The basic ingredients that you’ll need for a party of 8 or people are:

  • Short grain sushi rice (BHL has so many different brands, I just go for the best value for money)
  • Two bags of 10 x sheets of sushi nori; these are the sheets that you roll the sushi up in. If you’ve got a big group of people, get two bags so that people have a chance of getting seconds. Sushi isn’t that filling.
  • A bottle of sushi vinegar; this is the only expensive item on the list – half a litre of sushi vinegar can be as much as £5 – but you can’t make decent sushi rice without it!
  • Rolling mats, chop sticks; if you want more than one person at a time rolling their sushi, you’ll need several rolling mats. They’re only a pound each though, so go nuts!
  • Styrofoam/paper/plastic plates and cups; if you don’t fancy washing soy sauce and wasabi off all of your plates, just get disposable ones.
  • Soy sauce, wasabi and Japanese mayonnaise; never heard of Japanese mayonnaise? Get some. Trust me.
  • Saki and Asahi; traditional Japanese booze. If everyone is awful at making sushi, or doesn’t really like the taste of it once they’ve made it, you’ll need lots of alcohol to salvage the night.
  • Fortune cookies; a bit of cultural appropriation going on here, I know. Fortune cookies are not a Japanese thing, but they’re tasty and fun and BHL sell them at about £2.50 for a box of 12. And even the most miserable party guests will cheer up after you give them a fortune cookie. The only reaction that it’s humanly possible to have to a fortune cookie is mild excitement.
Photo Credit: flickr.com/photos/avlxyz
Photo: flickr.com/photos/avlxyz

If the selection at BHL doesn’t get your motor running, head down to Summerland Street (the road with Unit 1 on it), where there are several different Asian food shops. As for ingredients to fill your sushi, why not try one of the many local produce shops around Sidwell Street and Old Tiverton Road.

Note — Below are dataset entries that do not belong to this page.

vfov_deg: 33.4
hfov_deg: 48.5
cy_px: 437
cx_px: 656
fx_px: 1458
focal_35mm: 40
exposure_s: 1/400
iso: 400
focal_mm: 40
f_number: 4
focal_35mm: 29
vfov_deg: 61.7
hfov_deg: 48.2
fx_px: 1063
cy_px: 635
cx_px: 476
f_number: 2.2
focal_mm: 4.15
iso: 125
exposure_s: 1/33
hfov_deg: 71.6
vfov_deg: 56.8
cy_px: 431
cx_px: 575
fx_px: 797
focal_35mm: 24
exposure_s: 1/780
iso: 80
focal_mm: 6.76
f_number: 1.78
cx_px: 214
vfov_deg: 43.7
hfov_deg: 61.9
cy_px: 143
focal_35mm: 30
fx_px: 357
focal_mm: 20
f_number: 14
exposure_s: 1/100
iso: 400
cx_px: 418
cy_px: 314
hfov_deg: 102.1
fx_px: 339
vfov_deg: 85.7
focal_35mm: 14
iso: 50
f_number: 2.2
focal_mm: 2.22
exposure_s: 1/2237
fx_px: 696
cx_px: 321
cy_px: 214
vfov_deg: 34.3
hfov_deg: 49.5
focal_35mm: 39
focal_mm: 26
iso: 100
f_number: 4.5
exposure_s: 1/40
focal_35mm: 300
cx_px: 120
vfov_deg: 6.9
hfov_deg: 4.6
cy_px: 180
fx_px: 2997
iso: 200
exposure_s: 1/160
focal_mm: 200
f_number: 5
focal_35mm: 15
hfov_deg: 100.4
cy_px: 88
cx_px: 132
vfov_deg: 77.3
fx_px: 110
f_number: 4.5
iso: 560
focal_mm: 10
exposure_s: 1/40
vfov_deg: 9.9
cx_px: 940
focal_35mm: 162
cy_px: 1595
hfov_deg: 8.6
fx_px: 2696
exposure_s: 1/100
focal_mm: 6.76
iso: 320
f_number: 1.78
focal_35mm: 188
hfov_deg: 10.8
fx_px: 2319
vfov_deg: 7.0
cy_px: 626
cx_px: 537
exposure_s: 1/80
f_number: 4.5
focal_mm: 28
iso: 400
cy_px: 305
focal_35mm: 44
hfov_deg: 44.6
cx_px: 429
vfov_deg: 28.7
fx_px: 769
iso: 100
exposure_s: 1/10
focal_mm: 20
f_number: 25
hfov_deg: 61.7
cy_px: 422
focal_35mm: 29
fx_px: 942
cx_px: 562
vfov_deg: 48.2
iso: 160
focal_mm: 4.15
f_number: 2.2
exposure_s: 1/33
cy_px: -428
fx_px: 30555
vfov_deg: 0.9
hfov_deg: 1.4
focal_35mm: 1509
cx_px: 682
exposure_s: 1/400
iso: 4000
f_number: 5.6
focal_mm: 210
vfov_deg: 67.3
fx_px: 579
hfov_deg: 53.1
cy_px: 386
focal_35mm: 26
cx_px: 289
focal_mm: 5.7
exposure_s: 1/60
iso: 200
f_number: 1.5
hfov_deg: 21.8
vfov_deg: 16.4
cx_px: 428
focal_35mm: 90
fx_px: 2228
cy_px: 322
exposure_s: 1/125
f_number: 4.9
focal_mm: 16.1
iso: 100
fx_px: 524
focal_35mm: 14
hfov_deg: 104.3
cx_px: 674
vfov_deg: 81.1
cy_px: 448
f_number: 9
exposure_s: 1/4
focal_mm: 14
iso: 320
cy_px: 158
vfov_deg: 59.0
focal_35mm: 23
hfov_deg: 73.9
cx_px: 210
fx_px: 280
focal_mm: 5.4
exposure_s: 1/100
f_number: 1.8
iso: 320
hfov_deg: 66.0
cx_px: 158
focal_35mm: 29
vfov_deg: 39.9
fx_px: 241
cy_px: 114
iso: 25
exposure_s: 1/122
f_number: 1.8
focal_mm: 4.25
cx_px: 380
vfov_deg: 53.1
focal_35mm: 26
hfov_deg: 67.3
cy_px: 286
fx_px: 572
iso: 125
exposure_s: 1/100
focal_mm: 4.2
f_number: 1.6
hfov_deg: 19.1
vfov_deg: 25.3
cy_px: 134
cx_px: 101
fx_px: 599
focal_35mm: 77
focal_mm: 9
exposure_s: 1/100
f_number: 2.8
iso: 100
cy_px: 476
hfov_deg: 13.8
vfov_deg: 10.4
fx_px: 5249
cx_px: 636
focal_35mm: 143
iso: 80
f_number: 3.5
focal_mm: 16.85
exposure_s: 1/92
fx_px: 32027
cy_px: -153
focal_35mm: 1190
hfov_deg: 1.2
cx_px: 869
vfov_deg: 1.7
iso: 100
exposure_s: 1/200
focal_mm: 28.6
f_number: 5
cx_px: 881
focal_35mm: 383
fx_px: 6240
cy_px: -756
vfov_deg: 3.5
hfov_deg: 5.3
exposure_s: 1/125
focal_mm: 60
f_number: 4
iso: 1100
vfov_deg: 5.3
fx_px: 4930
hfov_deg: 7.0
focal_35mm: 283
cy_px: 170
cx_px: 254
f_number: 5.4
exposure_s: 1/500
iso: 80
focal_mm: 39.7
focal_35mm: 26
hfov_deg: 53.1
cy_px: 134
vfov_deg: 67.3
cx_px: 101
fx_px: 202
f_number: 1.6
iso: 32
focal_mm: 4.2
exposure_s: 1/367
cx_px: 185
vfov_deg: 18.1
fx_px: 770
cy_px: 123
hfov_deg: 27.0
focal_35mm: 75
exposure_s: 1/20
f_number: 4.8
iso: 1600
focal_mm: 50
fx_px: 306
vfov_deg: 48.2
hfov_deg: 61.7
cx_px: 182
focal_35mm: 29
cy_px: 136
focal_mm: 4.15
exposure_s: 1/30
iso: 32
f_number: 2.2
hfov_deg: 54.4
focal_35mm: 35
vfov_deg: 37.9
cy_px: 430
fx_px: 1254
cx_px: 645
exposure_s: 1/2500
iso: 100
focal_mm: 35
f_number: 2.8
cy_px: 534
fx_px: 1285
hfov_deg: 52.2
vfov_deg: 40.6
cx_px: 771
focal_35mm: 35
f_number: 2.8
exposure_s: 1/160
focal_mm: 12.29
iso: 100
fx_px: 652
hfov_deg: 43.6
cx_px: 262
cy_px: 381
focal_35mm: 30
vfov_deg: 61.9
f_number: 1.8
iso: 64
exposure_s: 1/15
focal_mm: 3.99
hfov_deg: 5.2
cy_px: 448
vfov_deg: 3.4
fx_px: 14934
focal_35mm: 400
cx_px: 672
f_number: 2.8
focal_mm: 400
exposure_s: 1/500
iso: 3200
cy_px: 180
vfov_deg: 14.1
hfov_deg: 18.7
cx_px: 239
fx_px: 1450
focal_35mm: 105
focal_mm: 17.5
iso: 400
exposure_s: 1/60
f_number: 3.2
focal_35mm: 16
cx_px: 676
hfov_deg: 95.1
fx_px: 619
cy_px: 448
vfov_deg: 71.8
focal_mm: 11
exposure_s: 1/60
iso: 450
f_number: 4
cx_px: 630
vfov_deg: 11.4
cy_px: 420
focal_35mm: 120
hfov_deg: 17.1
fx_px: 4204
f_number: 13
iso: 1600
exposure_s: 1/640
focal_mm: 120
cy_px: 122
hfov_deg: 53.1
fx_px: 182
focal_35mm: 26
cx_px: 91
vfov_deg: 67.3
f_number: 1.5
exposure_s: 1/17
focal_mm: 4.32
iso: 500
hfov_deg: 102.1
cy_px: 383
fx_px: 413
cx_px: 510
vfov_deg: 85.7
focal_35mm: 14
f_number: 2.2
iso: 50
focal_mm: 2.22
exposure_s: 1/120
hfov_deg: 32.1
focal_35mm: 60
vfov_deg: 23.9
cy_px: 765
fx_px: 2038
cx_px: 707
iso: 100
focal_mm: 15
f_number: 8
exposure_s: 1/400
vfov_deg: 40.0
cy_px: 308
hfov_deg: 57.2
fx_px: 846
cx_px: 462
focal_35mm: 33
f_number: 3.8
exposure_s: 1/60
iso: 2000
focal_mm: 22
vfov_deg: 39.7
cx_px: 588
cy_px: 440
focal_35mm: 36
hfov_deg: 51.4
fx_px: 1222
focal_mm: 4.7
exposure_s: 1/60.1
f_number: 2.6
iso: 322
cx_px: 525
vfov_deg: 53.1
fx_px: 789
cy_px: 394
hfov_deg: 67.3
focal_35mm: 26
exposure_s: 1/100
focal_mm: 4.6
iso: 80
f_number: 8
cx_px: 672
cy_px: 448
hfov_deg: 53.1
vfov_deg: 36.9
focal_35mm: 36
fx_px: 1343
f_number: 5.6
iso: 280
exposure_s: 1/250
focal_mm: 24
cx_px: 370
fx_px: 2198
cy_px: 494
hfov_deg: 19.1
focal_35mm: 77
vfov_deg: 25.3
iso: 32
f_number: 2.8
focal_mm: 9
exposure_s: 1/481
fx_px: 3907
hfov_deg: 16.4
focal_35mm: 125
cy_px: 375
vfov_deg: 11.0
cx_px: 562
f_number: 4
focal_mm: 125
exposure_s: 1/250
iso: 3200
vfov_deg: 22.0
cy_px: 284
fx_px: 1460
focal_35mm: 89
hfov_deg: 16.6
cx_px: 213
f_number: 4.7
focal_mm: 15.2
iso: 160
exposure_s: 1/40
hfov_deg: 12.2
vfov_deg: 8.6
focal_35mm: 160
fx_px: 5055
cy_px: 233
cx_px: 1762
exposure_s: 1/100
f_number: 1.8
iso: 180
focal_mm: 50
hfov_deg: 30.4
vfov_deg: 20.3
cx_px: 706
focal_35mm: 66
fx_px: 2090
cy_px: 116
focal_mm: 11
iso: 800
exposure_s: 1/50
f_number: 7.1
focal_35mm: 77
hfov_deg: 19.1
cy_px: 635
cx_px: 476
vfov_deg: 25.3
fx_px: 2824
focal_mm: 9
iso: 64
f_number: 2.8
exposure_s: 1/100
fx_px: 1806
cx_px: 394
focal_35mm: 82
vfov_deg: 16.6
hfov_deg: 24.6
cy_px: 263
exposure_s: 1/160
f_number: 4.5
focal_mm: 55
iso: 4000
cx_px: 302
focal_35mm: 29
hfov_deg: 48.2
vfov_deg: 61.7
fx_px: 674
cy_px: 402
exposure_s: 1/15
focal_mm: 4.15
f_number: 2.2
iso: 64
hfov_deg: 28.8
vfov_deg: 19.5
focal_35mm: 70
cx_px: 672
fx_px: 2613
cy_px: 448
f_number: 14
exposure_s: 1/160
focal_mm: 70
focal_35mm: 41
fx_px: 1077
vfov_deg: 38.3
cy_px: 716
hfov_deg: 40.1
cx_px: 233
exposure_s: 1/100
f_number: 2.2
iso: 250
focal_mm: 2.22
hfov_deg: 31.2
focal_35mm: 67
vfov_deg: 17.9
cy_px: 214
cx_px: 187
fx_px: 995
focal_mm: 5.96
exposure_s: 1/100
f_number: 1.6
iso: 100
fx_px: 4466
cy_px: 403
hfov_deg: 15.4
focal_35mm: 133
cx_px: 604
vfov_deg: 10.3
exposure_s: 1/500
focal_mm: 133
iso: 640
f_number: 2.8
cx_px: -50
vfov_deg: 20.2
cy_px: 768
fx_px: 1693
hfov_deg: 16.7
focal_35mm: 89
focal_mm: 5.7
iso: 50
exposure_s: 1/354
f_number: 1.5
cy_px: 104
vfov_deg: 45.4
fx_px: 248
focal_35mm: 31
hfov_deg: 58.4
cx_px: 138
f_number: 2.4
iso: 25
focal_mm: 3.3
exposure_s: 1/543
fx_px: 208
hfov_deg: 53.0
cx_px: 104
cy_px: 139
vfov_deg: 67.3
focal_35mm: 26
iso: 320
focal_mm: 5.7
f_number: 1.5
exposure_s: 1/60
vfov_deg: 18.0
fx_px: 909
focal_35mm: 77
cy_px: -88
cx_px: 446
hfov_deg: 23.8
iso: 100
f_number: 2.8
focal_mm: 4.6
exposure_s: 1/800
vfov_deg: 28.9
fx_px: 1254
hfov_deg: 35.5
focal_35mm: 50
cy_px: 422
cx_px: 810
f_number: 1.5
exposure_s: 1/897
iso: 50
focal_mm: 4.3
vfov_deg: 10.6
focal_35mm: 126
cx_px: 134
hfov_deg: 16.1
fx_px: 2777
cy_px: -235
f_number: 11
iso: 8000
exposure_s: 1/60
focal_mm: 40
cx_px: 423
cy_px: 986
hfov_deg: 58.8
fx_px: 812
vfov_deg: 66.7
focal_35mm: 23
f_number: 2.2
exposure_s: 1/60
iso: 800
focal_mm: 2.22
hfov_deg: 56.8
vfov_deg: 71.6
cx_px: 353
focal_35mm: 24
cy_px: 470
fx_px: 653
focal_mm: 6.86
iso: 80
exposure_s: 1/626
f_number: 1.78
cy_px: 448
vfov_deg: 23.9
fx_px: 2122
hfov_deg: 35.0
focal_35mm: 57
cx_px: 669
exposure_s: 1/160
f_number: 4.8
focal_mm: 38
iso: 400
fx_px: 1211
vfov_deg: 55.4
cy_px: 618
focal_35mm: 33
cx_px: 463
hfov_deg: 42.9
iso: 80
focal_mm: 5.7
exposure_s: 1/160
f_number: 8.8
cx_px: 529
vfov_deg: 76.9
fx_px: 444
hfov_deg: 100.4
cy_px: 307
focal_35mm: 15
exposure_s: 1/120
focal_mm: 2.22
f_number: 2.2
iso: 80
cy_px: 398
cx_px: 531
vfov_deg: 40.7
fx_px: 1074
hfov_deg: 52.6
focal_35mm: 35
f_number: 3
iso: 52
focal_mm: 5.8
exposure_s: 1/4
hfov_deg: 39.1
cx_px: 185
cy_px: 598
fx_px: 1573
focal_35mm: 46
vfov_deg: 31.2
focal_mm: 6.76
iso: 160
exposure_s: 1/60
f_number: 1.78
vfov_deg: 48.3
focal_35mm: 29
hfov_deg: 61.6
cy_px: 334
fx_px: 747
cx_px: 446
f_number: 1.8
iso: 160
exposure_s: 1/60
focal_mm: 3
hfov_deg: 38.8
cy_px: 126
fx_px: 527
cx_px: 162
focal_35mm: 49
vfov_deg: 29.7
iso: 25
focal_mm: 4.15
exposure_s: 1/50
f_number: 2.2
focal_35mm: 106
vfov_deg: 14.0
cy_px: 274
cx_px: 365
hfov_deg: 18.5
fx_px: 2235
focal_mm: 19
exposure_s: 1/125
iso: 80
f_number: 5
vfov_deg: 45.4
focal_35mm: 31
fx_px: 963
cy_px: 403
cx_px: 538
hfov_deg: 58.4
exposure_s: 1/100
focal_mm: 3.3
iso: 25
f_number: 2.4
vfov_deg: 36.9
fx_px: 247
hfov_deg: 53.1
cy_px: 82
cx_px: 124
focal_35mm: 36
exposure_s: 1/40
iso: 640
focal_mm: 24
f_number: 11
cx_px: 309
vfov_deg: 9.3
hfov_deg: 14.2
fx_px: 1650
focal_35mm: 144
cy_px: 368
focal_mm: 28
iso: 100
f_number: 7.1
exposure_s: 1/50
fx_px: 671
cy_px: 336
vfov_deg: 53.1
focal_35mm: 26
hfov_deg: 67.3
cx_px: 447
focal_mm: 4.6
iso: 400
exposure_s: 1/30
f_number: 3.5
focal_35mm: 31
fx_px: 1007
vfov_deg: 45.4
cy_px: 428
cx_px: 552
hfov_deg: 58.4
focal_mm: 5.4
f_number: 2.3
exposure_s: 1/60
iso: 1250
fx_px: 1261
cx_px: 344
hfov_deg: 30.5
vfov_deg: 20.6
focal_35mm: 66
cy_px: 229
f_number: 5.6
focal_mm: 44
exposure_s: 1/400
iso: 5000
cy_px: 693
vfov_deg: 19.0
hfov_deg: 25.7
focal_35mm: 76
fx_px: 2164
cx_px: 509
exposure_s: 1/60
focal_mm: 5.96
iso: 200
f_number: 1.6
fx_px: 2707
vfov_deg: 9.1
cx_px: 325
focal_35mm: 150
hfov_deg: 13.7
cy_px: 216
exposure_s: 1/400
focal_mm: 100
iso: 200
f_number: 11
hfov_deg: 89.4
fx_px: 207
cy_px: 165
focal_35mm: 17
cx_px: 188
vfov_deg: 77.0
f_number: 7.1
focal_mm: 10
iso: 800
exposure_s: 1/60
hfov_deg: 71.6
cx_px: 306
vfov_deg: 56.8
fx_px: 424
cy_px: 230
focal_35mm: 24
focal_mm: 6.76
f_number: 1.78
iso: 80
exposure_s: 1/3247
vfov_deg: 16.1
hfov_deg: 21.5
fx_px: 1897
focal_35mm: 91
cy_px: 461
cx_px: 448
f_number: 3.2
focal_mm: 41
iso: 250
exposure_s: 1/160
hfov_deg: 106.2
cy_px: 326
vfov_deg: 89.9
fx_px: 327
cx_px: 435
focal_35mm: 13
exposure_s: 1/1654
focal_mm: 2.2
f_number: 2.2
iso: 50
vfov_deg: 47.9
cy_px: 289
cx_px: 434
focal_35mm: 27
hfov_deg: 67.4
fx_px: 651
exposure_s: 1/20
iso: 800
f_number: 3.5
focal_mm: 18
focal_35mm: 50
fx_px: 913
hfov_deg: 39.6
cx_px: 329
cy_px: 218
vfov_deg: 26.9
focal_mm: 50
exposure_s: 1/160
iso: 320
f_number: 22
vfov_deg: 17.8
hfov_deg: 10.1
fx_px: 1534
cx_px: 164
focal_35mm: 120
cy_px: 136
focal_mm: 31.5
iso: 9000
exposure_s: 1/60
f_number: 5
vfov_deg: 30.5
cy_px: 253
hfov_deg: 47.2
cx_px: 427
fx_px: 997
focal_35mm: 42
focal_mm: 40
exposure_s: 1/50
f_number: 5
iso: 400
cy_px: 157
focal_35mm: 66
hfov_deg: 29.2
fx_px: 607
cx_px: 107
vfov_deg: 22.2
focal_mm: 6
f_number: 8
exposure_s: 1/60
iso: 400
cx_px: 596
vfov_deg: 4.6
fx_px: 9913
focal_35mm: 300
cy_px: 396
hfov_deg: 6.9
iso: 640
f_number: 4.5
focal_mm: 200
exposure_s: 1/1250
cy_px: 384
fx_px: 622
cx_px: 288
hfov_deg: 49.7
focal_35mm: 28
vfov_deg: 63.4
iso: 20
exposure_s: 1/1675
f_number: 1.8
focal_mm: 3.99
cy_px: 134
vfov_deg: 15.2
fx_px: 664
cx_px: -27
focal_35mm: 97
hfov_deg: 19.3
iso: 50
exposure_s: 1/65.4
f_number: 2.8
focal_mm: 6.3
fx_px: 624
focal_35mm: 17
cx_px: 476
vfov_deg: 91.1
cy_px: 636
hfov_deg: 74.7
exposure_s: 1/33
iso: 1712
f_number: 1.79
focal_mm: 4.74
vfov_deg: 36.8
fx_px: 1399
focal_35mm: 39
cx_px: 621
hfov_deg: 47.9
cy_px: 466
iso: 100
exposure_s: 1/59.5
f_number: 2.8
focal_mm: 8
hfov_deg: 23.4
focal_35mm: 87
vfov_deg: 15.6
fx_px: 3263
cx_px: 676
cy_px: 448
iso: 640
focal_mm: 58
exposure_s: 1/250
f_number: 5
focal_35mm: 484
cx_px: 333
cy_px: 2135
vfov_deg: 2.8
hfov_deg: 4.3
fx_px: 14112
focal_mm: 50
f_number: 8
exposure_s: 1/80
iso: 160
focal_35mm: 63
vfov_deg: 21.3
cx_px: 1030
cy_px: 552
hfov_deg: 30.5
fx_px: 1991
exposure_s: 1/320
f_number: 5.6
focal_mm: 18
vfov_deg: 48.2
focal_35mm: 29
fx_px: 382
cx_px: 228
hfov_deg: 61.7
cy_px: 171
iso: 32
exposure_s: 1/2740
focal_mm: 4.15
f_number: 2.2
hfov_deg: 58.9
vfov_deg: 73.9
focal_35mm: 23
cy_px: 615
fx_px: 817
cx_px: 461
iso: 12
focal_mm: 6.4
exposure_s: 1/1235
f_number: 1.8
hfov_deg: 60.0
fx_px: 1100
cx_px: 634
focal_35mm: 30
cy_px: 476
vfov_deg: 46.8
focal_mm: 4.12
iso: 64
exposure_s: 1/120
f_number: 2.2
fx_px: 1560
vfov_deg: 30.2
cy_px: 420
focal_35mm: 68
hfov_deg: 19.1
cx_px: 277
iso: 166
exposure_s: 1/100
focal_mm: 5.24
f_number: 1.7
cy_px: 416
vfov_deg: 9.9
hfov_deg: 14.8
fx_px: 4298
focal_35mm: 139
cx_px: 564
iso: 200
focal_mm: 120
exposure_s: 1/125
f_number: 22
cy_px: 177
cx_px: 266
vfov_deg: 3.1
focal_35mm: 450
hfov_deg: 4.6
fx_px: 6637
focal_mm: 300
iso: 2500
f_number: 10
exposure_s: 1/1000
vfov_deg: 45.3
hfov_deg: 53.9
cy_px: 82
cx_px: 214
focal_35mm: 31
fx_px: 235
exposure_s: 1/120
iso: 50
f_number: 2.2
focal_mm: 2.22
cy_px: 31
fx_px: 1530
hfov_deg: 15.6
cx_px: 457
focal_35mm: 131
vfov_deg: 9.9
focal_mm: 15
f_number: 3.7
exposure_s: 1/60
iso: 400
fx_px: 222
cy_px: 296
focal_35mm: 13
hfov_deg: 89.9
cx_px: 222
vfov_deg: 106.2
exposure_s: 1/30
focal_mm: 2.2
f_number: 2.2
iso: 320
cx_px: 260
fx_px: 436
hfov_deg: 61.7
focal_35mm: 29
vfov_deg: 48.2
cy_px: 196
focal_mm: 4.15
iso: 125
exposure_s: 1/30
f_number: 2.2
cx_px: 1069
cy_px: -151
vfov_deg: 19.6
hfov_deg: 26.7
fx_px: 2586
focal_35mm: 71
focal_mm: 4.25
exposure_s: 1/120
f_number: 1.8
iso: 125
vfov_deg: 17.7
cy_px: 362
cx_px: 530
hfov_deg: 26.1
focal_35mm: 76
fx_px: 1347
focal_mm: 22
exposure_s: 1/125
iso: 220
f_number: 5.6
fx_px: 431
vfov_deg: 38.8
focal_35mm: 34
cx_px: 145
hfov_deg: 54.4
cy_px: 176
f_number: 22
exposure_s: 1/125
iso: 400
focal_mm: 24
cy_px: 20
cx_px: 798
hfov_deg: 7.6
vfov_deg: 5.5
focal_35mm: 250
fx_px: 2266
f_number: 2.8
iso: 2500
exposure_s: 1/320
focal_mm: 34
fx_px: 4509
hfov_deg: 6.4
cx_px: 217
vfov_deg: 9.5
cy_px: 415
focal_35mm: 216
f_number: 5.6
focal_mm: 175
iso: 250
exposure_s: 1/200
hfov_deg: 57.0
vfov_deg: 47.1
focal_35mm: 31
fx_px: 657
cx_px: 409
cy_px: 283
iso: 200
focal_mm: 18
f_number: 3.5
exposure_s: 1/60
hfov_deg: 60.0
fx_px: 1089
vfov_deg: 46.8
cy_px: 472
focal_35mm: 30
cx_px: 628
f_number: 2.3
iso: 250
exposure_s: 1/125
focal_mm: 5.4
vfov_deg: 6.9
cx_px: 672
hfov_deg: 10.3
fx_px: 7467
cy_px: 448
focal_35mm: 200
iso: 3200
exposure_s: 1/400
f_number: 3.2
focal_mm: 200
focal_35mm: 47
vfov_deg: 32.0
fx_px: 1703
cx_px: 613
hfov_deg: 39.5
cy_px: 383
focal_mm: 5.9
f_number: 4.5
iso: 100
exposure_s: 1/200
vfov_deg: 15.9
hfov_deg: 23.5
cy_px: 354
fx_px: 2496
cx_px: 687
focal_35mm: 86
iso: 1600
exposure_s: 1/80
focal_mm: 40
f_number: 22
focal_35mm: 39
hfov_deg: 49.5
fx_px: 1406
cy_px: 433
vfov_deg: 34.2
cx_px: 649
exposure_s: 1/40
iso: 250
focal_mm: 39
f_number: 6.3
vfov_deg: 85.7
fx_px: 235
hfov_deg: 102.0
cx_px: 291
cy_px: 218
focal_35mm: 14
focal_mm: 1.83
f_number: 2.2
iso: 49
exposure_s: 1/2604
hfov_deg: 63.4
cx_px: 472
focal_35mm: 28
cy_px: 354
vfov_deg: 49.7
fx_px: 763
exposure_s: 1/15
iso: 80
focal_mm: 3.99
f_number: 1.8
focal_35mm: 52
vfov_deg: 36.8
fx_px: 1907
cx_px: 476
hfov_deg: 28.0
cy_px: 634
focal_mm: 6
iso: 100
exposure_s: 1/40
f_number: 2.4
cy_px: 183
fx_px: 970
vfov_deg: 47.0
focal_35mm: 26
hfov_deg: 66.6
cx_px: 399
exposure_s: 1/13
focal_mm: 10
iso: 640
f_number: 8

The Best One International Food Shop always has cheap, fresh veg in the crates outside the shop and their selection of exotic imported veg is stunning. Inside they also have a really good selection of green tea, which is a great accompaniment to sushi. For a traditional Japanese fishy filling for your sushi, head to Brothers Butchers at the very bottom of Sidwell Street near the roundabout and ask for ‘sushi grade’ salmon or tuna. The quality of fish you get from these places will be so much higher than at the supermarket, and it’s usually cheaper, too.

So there you go! Everything you need for your sushi party. If, like me, you are the only person who can make sushi in the group, offer to teach everyone else. You get to be the centre of attention for a while, but it does mean that you’re the last person who can get drunk. If you can’t make this commitment, another idea is to all learn together – YouTube is full of excellent videos on how to make different kinds of sushi.

Whatever you do, though, do not celebrate your recent return to health after a horrible bout of food poisoning by getting smashed on Japanese saki. You’ll end up right back where you started. If you must hit the bottle hard, at least teach your friends how to make sushi before becoming incoherent. Oh well, we live and learn.